The Twin Quasar

QSO0957+561 was the first system discovered with characteristics consistent with those of a gravitational lens. It consists of two quasar images separated by approximately 6" with essentially identical optical spectra and redshifts (z=1.41). The quasar is multiply imaged by a gravitational lens consisting of a z=0.36 bright cluster galaxy and its associated cluster. The two images (A and B) have similar magnitudes that can vary by a tenth of a magnitude in a timescale of a week.

The 0957+561 lens system as seen in a F555W WFPC2 images, with the A and B quasar images and the primary lensing galaxy G1 apparent.

From Bernstein et al. (1997), ApJ 483, L79

In the IUE spectral image shown below the position angle from A to B is roughly aligned with the spectrograph long axis (perpendicular to the dispersion).
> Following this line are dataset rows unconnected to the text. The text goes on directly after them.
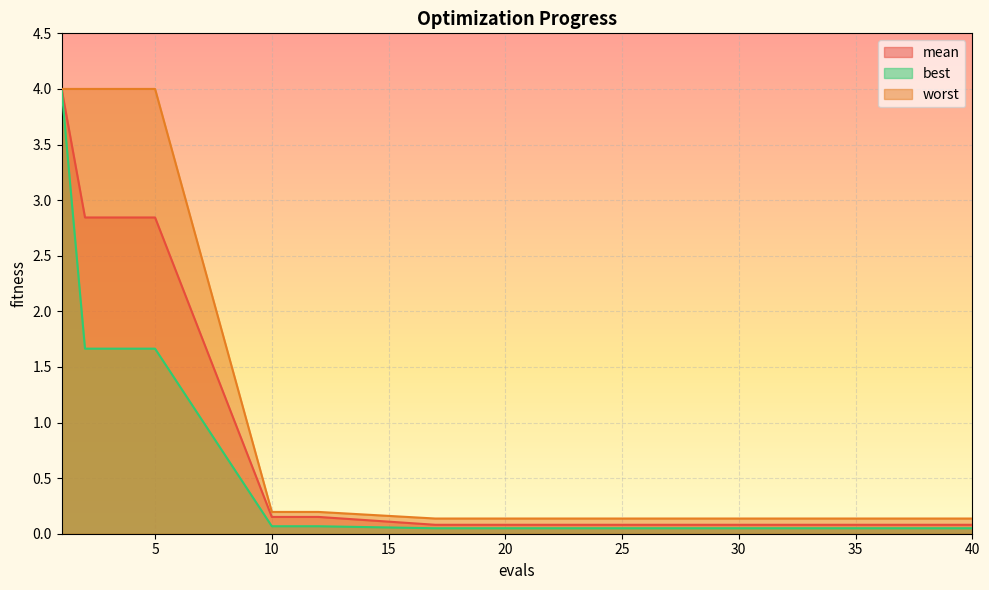

What are all the series names shown in the legend?

mean, best, worst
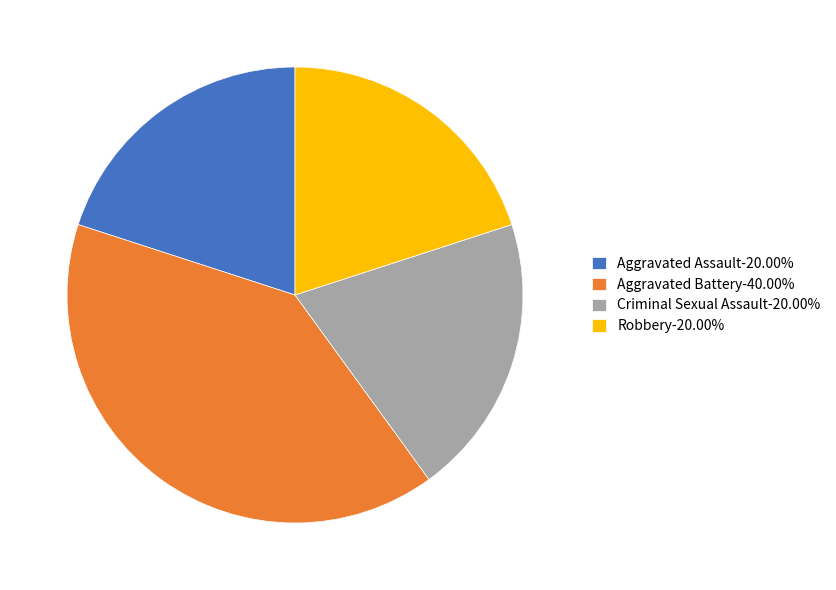

Combined, do Aggravated Battery-40.00% and Aggravated Assault-20.00% account for over 50%?

Yes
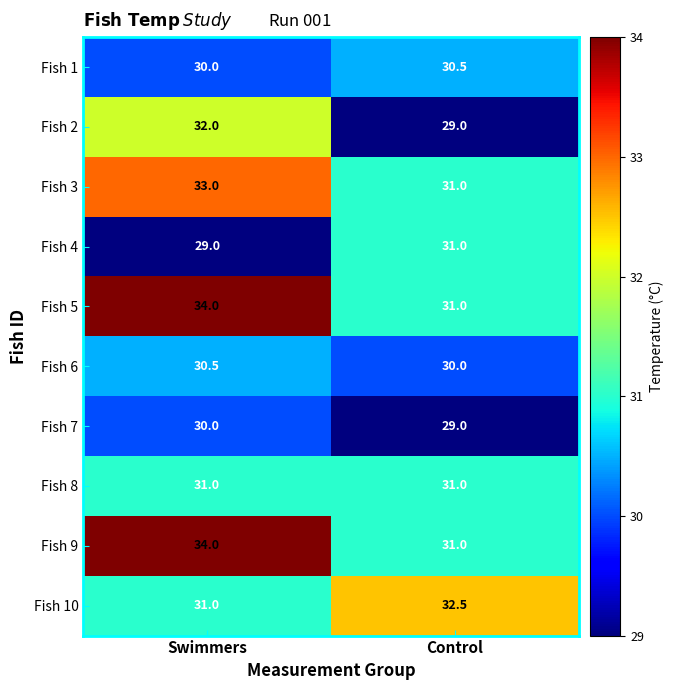

What is the sum of the Fish 6 values at Swimmers and Control?

60.5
Damped Ly-alpha absorption at redshift z(abs) = 1.3911 is present in the spectra of both the A and B components.

The ratio of the flux density in image A to that in image B in late 1993 had a constant value, 1.02, in four different UV bandpass between 1400 A and 3040 A observer's frame. These results are consistent with the prediction of the gravitation lens interpretation that the photometric ratio of the images measured simultaneously should be independent of frequency.